"Aku dengar ada yang melihatnya berada di sebuah warung kopi di dekat minimart di daerah Tebet Barat, katanya.....dia pemiliknya!"
"Really?"
"Entahlah, tapi jika itu benar....." ia kembali diam lalu berjalan ke jendela dengan menyatukan kedua tangannya dan mengusapkannya, setelah itu menaruhnya di depan mulutnya, "aku....aku sungguh prihatin!" ia berbalik menatap Daren, "mungkin ada baiknya aku menemuinya, mungkin kami bisa bicara!"
Daren hanya menatapnya.
"Siapa tahu Liana mau bercerita padaku, jadi....kita membantu kesalahpahaman ini. Aku yakin, mereka berdua hanya saling salah paham dan kurang komunikasi. Kau bisa mmebayangkannya, mereka hanya bertemu di malam hari setelah Nicky pulang dari kantor. Suami istri itu....memerlukan waktu lebih untuk bisa saling terbuka!"
"Aku tahu niatmu baik, tapi ada baiknya kita tidak ikut campur urusan rumah tangga mereka!"
"Ini bukan ikut campur Daren, kita hanya ingin membantu. Nicky harus mencoba untuk bisa memberikan Liana waktu untuk menjelaskan semuanya, atau paling tidak....dia harus menepiskan egonya!"
"Mey!"
"Ini tidak adil!" potong Mela menaruh tangannya di pinggang, "jika Liana harus hidup dengan cara seperti itu, dia istri Nicky.
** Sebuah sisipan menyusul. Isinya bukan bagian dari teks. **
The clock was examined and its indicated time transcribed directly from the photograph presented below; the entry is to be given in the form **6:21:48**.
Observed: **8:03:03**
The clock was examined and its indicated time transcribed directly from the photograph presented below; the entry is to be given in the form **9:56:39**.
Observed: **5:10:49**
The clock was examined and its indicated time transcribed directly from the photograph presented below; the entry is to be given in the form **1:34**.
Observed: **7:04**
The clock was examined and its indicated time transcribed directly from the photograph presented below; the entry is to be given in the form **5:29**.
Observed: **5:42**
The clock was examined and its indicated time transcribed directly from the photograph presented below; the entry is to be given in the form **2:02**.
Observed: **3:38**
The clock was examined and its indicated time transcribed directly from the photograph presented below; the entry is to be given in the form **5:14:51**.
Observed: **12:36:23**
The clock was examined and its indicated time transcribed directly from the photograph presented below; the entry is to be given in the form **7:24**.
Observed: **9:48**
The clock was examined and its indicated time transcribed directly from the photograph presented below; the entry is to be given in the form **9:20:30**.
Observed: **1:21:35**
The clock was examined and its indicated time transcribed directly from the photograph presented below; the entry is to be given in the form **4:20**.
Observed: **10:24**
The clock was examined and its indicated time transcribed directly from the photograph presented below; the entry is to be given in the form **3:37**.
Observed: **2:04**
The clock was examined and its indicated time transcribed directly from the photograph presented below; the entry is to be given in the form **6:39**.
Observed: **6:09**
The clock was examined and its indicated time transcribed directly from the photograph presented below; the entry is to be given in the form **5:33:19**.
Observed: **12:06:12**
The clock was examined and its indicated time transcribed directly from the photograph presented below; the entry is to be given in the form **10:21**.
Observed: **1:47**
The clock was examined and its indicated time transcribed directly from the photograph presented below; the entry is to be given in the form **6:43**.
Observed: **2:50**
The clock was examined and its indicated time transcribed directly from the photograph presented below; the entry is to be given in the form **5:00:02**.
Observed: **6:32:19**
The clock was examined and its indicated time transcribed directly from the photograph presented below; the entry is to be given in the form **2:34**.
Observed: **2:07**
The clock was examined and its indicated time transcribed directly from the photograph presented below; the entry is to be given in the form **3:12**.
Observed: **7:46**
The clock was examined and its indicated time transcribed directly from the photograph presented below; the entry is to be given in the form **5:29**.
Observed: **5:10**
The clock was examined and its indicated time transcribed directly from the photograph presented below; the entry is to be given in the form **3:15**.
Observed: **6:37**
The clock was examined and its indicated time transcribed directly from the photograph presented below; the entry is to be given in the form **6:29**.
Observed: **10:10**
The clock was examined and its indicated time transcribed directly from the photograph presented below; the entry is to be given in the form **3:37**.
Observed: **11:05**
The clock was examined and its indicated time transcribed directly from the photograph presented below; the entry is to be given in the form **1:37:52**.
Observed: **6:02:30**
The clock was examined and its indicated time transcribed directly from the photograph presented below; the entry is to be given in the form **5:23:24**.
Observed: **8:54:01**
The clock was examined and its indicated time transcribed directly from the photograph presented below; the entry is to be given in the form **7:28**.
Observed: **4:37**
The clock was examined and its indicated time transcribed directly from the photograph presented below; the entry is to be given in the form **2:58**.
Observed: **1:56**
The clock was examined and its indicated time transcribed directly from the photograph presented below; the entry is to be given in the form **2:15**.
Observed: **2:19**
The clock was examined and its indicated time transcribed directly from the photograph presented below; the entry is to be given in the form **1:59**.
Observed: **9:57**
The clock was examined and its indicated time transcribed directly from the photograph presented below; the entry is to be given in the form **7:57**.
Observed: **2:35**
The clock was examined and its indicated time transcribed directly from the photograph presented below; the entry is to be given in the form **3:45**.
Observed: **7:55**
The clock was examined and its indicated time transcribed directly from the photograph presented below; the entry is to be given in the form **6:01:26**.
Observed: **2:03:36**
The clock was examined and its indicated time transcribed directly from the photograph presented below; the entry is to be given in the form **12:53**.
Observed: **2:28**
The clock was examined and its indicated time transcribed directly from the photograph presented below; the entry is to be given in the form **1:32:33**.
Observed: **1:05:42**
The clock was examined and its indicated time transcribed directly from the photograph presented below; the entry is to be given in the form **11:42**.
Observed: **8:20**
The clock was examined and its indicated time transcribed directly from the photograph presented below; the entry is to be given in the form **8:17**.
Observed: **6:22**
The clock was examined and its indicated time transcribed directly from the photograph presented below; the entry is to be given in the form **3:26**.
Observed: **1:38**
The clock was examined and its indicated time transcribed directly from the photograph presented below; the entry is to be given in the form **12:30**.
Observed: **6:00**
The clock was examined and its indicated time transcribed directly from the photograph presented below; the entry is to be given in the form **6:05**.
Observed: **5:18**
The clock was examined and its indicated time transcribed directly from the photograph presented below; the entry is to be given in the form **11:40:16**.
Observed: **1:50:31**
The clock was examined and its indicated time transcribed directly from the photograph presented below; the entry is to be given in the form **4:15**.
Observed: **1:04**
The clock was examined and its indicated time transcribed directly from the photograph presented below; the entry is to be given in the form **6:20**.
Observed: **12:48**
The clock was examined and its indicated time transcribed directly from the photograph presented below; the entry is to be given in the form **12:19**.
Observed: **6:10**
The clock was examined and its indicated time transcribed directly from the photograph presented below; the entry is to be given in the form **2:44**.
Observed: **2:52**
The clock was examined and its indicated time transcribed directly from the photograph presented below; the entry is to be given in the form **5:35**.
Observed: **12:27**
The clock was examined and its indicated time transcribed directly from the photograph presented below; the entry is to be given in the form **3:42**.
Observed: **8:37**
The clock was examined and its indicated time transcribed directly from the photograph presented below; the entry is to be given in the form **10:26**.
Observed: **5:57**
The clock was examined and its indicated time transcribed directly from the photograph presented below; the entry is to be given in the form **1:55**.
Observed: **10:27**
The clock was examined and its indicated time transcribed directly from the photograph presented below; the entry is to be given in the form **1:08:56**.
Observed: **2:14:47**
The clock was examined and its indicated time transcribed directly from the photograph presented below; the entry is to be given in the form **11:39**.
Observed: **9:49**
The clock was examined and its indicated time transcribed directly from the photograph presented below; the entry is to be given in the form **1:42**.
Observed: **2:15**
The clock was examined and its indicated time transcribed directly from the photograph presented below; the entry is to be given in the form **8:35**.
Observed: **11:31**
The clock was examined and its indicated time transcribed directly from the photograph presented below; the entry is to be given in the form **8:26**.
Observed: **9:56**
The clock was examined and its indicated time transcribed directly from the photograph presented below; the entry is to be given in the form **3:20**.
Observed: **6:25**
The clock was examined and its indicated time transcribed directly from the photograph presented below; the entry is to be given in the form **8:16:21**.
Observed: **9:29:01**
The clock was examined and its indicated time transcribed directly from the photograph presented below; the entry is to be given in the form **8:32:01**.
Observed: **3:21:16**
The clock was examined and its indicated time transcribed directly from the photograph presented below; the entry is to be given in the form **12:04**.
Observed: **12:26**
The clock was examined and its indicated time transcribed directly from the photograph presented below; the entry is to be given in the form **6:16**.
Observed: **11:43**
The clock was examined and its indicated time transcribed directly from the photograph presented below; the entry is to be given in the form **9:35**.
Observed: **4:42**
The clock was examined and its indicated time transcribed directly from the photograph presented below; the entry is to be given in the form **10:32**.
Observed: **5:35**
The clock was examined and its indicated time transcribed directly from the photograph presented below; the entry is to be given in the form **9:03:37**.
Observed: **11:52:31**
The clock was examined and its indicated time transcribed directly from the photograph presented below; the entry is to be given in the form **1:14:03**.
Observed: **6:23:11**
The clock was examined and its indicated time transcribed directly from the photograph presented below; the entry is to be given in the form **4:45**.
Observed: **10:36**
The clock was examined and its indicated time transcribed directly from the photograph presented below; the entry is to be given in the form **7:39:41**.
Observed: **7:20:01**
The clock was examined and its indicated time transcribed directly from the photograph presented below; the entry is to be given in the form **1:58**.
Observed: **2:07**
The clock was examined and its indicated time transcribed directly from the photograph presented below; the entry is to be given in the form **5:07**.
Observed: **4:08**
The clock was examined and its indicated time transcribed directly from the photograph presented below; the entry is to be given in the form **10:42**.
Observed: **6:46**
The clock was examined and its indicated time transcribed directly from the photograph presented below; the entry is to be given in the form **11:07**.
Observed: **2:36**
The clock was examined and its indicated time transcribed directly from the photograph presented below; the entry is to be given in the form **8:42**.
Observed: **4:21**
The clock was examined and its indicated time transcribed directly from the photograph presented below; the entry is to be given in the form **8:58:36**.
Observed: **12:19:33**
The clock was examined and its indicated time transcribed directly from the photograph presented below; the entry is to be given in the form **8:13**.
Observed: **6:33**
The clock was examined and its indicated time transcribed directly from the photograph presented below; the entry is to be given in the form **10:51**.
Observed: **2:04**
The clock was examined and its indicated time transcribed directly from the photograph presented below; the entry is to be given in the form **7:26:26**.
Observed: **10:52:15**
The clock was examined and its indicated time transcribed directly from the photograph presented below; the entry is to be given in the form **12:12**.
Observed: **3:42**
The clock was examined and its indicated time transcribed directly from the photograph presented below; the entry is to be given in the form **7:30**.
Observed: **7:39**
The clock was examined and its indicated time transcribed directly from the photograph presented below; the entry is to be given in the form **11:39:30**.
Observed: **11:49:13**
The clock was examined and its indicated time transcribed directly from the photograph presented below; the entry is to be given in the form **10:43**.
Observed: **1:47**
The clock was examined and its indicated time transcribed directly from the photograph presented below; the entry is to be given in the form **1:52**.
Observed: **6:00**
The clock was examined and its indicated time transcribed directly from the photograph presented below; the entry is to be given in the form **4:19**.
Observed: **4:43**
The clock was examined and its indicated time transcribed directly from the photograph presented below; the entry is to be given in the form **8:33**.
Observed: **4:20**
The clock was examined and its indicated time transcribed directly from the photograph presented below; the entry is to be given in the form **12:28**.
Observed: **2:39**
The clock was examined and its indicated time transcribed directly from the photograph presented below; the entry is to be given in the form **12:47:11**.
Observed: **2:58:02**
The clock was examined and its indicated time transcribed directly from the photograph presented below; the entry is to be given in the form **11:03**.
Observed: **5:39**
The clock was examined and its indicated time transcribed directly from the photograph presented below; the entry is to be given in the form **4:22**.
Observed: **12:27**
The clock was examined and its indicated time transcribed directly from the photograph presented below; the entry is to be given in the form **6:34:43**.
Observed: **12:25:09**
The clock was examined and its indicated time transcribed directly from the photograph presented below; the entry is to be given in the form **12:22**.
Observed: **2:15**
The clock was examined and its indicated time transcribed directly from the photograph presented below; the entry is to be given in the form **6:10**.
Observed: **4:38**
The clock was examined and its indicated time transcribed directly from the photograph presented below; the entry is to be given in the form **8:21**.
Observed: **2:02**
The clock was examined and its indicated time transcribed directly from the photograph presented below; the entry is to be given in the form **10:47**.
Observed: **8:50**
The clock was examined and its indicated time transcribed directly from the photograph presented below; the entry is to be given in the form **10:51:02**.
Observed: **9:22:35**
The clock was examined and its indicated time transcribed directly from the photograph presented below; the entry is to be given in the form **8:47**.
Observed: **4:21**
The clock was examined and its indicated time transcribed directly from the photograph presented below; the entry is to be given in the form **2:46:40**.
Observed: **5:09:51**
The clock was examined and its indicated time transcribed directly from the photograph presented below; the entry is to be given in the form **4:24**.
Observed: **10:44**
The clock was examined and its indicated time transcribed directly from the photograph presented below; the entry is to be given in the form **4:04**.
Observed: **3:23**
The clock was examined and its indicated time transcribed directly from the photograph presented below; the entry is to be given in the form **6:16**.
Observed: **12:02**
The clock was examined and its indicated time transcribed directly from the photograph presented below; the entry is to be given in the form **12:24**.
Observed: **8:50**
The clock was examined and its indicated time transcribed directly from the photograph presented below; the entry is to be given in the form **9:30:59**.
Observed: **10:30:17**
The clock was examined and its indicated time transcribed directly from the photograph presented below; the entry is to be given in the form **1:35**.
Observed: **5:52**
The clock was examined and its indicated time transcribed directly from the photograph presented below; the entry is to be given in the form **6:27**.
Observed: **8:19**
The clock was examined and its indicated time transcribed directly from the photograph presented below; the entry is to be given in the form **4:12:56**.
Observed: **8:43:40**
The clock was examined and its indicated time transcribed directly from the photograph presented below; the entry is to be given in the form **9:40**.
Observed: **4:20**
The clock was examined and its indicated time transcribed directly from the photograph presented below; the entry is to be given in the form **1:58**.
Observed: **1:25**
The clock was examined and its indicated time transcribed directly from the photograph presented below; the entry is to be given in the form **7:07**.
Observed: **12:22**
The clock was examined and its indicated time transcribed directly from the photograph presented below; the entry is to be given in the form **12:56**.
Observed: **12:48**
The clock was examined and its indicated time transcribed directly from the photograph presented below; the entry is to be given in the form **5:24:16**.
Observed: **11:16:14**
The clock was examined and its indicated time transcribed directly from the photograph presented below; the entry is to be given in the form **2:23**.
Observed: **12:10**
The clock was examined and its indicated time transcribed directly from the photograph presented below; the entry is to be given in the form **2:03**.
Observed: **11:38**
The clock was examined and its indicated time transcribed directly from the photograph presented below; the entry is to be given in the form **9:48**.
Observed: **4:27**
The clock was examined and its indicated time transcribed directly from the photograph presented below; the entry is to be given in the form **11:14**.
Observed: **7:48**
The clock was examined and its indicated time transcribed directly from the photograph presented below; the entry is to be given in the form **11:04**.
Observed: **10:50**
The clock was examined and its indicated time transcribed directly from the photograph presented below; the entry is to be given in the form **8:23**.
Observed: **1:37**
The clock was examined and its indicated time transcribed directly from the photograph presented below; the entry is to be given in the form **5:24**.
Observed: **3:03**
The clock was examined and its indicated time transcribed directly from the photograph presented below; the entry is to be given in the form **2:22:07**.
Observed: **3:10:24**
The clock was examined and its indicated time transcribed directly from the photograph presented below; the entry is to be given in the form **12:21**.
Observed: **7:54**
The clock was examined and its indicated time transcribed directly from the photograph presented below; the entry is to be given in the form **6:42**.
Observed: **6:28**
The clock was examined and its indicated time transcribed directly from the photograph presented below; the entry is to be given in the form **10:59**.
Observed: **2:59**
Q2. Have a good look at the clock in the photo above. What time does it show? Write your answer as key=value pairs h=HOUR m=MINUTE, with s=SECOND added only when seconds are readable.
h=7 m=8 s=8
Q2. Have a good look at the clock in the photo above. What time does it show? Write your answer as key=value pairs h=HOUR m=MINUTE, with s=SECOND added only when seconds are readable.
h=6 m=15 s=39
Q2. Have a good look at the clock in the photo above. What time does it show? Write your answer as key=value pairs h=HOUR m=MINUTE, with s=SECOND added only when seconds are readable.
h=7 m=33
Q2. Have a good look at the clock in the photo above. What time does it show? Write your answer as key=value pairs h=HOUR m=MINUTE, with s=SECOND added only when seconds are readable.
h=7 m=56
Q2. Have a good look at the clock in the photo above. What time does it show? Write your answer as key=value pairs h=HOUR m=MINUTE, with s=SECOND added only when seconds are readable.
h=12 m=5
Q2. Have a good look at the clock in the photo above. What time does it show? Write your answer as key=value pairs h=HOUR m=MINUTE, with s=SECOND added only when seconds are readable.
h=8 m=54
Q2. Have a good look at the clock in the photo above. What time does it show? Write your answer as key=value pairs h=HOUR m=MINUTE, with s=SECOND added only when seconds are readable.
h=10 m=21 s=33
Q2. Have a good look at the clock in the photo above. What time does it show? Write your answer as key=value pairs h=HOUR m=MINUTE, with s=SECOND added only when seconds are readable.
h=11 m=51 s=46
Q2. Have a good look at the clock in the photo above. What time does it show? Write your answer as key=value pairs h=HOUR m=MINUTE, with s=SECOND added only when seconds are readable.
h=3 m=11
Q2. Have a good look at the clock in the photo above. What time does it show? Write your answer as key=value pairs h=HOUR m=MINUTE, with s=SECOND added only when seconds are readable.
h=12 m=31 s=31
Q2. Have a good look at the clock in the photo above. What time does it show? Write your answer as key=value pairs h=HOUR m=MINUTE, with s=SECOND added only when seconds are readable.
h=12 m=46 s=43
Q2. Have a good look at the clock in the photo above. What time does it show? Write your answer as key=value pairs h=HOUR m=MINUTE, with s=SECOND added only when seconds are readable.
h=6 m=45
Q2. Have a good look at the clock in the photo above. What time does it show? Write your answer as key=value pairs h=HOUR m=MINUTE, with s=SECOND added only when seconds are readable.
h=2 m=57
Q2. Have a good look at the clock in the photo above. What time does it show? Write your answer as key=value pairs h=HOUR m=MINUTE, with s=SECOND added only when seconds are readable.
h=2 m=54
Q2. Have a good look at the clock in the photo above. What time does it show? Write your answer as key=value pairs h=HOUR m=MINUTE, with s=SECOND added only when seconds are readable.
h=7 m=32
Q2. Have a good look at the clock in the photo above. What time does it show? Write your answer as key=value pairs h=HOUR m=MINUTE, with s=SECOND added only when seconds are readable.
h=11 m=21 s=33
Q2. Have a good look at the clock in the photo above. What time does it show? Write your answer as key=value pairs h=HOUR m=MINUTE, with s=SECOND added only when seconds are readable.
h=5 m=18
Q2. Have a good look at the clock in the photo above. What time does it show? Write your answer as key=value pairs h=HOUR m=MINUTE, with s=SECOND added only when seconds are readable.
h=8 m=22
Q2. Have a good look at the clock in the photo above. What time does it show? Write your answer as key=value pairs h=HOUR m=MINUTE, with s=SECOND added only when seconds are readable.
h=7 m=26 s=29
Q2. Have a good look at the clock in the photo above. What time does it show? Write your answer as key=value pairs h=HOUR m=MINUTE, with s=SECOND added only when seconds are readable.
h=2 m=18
PresDir Harris Group, dan setahuku...., Liana juga pemegang saham di Harris Group yang ia dapatkan dari tuan Willy. Aku sekretarisnya selama beberapa tahun terakhir sebelum Nicky mewakilinya, dan tuan Willy memberitahukanku saat memasukan Liana ke kantor bahwa beliau membagi dua puluh persen sahamnya untuk Liana!"
"Nicky juga memberitahuku itu!"
"Lalu menurutmu, apakah Liana pantas hidup seperti itu disana?" katanya merentangkan tangannya sejenak lalu menjatuhkannya kembali, matanya sembab.